A instance = new A();
A[] array = new A[] {instance};
instance.value = "another value";
assert instance == array[0];
assert instance.value == array[0].value;

The implementation you suggest would force a copy of instance to be created when the array is created, thus forcing the JVM to remember to change the contents of value whenever it was changed in the other instance of A.

In response to your comment:

That’s an interesting idea and would work to a certain extent. However, your idea will wreck garbage collector performance. The reason for this is that the best JVMs don’t use reference counting. The best JVMs use a moving garbage collector. This technique traces from all root nodes (eg. Threads) to see what objects are referenced. All objects in the reference chain are moved into a contiguous block. Any memory outside of this block is considered free. No calls to dealloc or finalise or anything. This technique is VERY fast (in part due to the high “infant mortality” of objects in GCed languages). What’s more is that this technique doesn’t have to bother checking for circular references.

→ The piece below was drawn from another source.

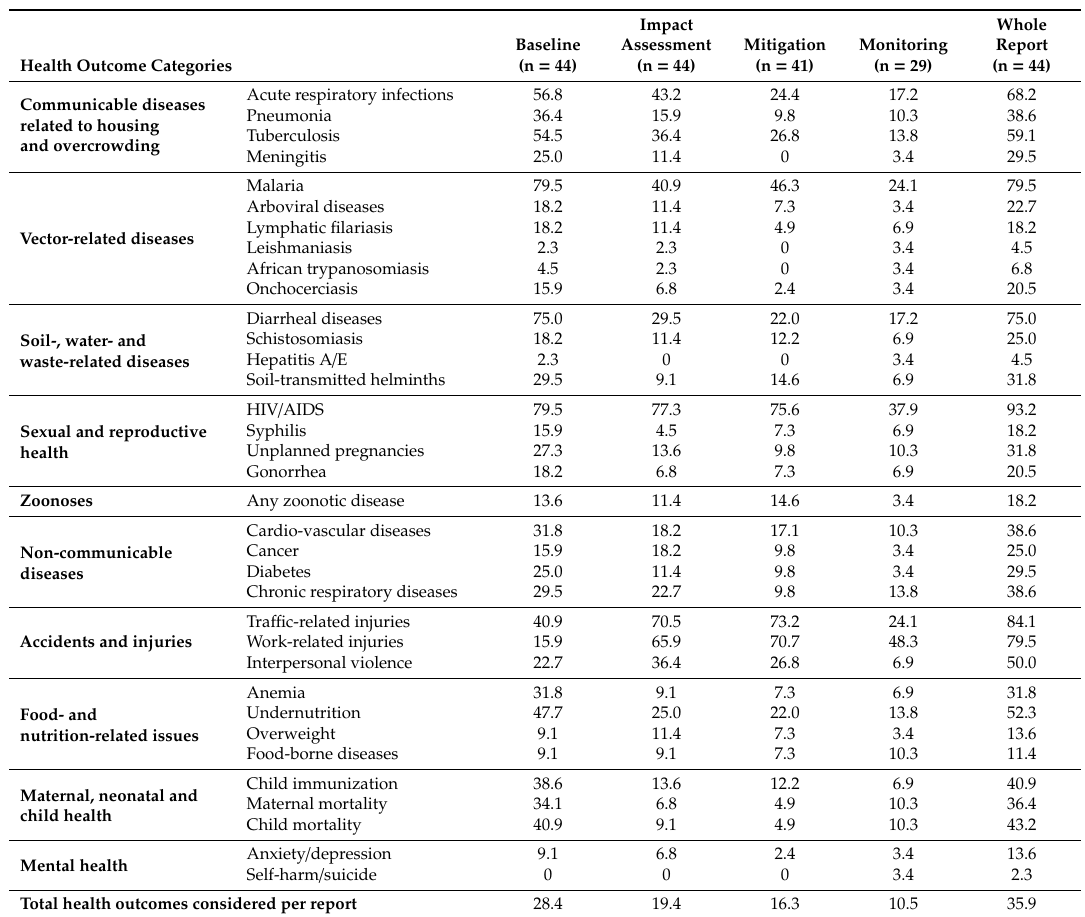
Table A4. Inclusion of health outcomes in impact assessment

Back to the point: when the array drops out of scope the JVM will have to check if there are any other references to elements of the array and malloc new space for these objects before it can free up the memory of the array. This prevents the use of a “moving garbage collector” and we have to go back to inefficient GC techniques like reference counting. So whilst you idea seems good at first glance (and only for a certain edge case), it prevents other GC strategies that can be more widely applied and provide much greater efficiency savings.